Beyond the report’s infrastructure findings, there are also inference-level attacks, where an adversary could use an AI model’s outputs to figure out hidden information about the model. For example, a distillation attack is one that present frameworks do not account for. If an adversary was able to somehow secretly or remotely prompt a model, this would pose a risk in and of itself.
Not only could the answers compromise valuable intelligence, but through a series of questions, they would be capable of creating an AI system from its answers. They would be ‘distilling’ the model from the more advanced one. And this new model may lack the safeguards the U.S. government may have put on its initial model. For reference, OpenAI claimed China's DeepSeek models were trained from distilling OpenAI’s models.
“From a human standpoint, it’s as if I was able to distill the ability of a sniper to shoot,” says Erich Devendorf, expert technical resident at RAND. “That sniper might be an FBI sniper with a set of ethics and a command structure around them where they say, I only take ethical, legal shots. But if I learn the ability to take the shot from the sniper, I necessarily don't get any of the guardrails around it.”
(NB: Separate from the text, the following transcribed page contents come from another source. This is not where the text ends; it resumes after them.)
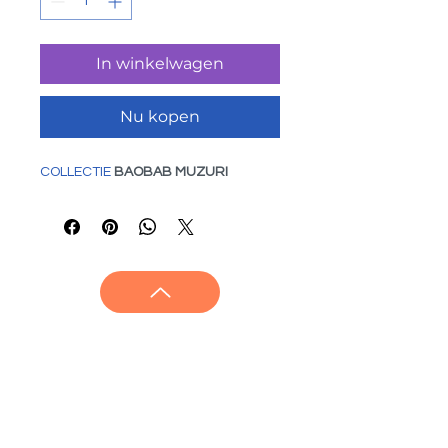
In winkelwagen
Nu kopen
COLLECTIE
 BAOBAB MUZURI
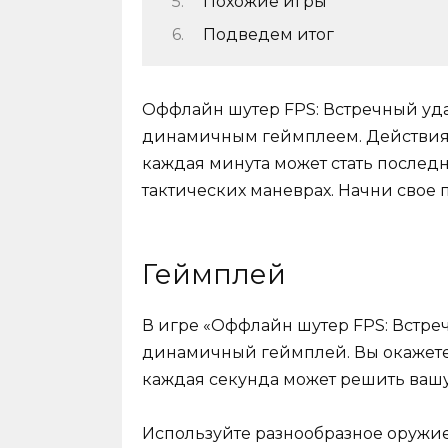
Похожие игры
Подведем итог
Оффлайн шутер FPS: Встречный уд
динамичным геймплеем. Действия п
каждая минута может стать послед
тактических маневрах. Начни свое
Геймплей
В игре «Оффлайн шутер FPS: Встре
динамичный геймплей. Вы окажетес
каждая секунда может решить вашу
Используйте разнообразное оружие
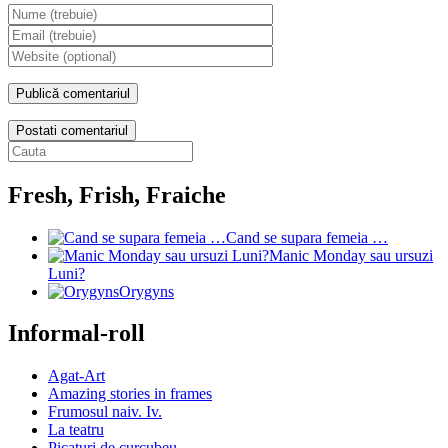
Postati comentariul
Fresh, Frish, Fraiche
Cand se supara femeia …
Manic Monday sau ursuzi
Luni?
Orygyns
Informal-roll
Agat-Art
Amazing stories in frames
Frumosul naiv. Iv.
La teatru
Picaturi de curcubeu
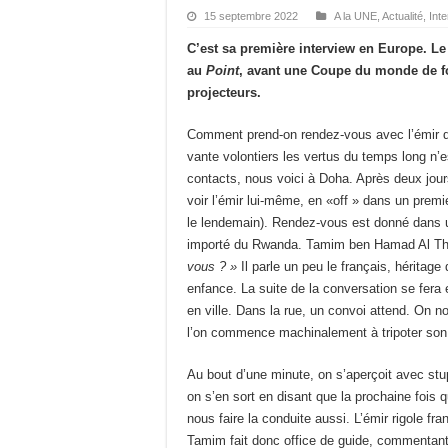
15 septembre 2022
A la UNE
,
Actualité
,
Inte
C’est sa première interview en Europe. 
au
Point
, avant une Coupe du monde de fo
projecteurs.
Comment prend-on rendez-vous avec l’émir du
vante volontiers les vertus du temps long n’
contacts, nous voici à Doha. Après deux jour
voir l’émir lui-même, en «off » dans un premi
le lendemain). Rendez-vous est donné dans un
importé du Rwanda. Tamim ben Hamad Al Thani
vous ? »
Il parle un peu le français, hérita
enfance. La suite de la conversation se fera 
en ville. Dans la rue, un convoi attend. On n
l’on commence machinalement à tripoter son
Au bout d’une minute, on s’aperçoit avec stup
on s’en sort en disant que la prochaine fois
nous faire la conduite aussi. L’émir rigole fra
Tamim fait donc office de guide, commentant l’a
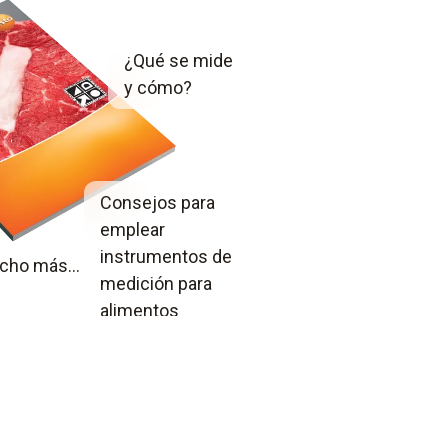
¿Qué se mide
y cómo?
Consejos para
emplear
instrumentos de
cho más...
medición para
alimentos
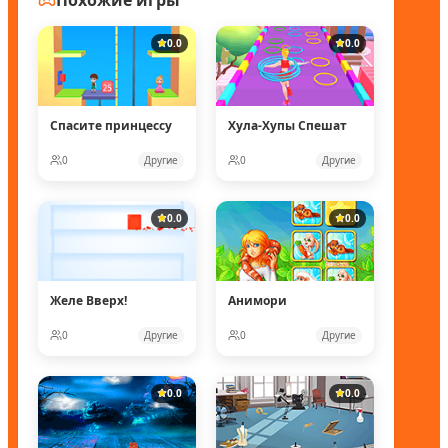
0.0
0.0
Спасите принцессу
Хула-Хупы Спешат
0
Другие
0
Другие
0.0
0.0
Желе Вверх!
Анимори
0
Другие
0
Другие
0.0
0.0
A SL5 framework could account for this type of attack by restricting and filtering queries, effectively axing the ability for a massive distillation attack.
Regarding costs and timelines, they are hard to pin down– especially because there is still much conceptual and experimental work to be done to agree on what “SL5” actually looks like in practice. Nonetheless, for a global commercial system like ChatGPT, experts estimate that SL5 data centers may cost in the tens of billions and take around five years. But for a prototype SL5 data center handling limited queries or a smaller one more focused on national security or nuclear preparedness, it could be in the one year range and cost approximately $40M.
If one thinks there is a chance of highly sophisticated AI systems that may play a significant role in determining the outcome in warfare in the next five to ten years, then the U.S. should already be building SL5 data centers. “There’s a lot of work that needs to be done here, and we’re not on track,” says Nevo.